The project's 10 initial stations will help determine the best way to offer CNG fueling stations across the country in the future. As part of the pilot, four different station models will be tested, focusing on fueling fleet vehicles. These stations will range from a private fueling option for a single fleet to a station built to serve multiple fleets and run by an experienced retailer. The project will also identify and partner with leading fueling retailers in select areas to increase CNG accessibility to general consumers.
DeBartolo will provide funding for the stations and act as the preferred developer for turnkey fueling infrastructure solutions. Additionally, Keystone, which has a lengthy affiliation with DeBartolo, will find and develop fueling station opportunities.
When asked whether these stations will be suitable for heavy-duty commercial tractor-trailers, Erik Hector, a DeBartolo spokesman, said the company "is interested in traditional build to suit opportunities involving full array of CNG fueling stations.
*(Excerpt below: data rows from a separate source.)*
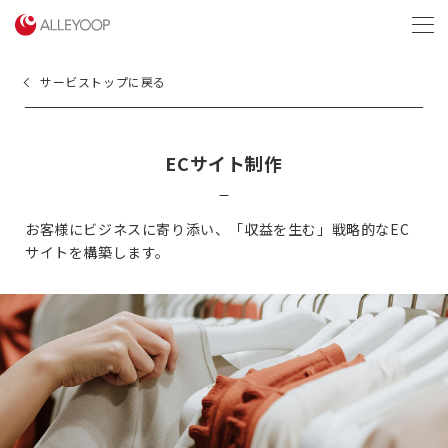
menu
サービストップに戻る
ECサイト制作
お客様にビジネスに寄り添い、
「収益を生む」戦略的なEC
サイトを構築します。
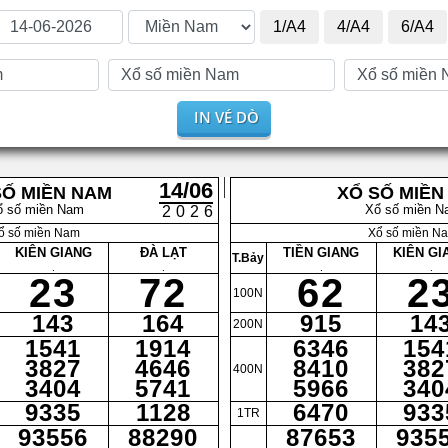
1/A4
4/A4
6/A4
IN VÉ DÒ
14/06
SỐ MIỀN NAM
XỔ SỐ MIỀN
ổ số miền Nam
Xổ số miền N
2026
ổ số miền Nam
Xổ số miền N
KIÊN GIANG
ĐÀ LẠT
TIỀN GIANG
KIÊN GI
T.Bảy
.
.
.
.
23
72
62
2
100N
143
164
915
14
200N
1541
1914
6346
154
3827
4646
8410
382
400N
3404
5741
5966
340
9335
1128
6470
933
1TR
93556
88290
87653
935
Credit-worthy tenants and/or fueling contracts are required, and we have no bias toward public or private access or class of vehicle; only the precondition that minimum levels of yield are attainable for each investment."
The two companies are negotiating with several co-developers, users, and tenants and are not yet ready to announce locations. Initial efforts are focusing on the states of Florida, Louisiana, West Virginia, Ohio, Texas, Oklahoma and California. Private-access stations are expected to be the predominate investment in the initial years, with public stations becoming more popular as a market is 'seeded' with bi-fuel vehicles.
According to the Department of Energy, today's CNG fueling market includes approximately 500 public stations and 500 private stations. However, many of those are not designed for commercial fleet fueling. Nearly 100 additional public stations are also currently in development.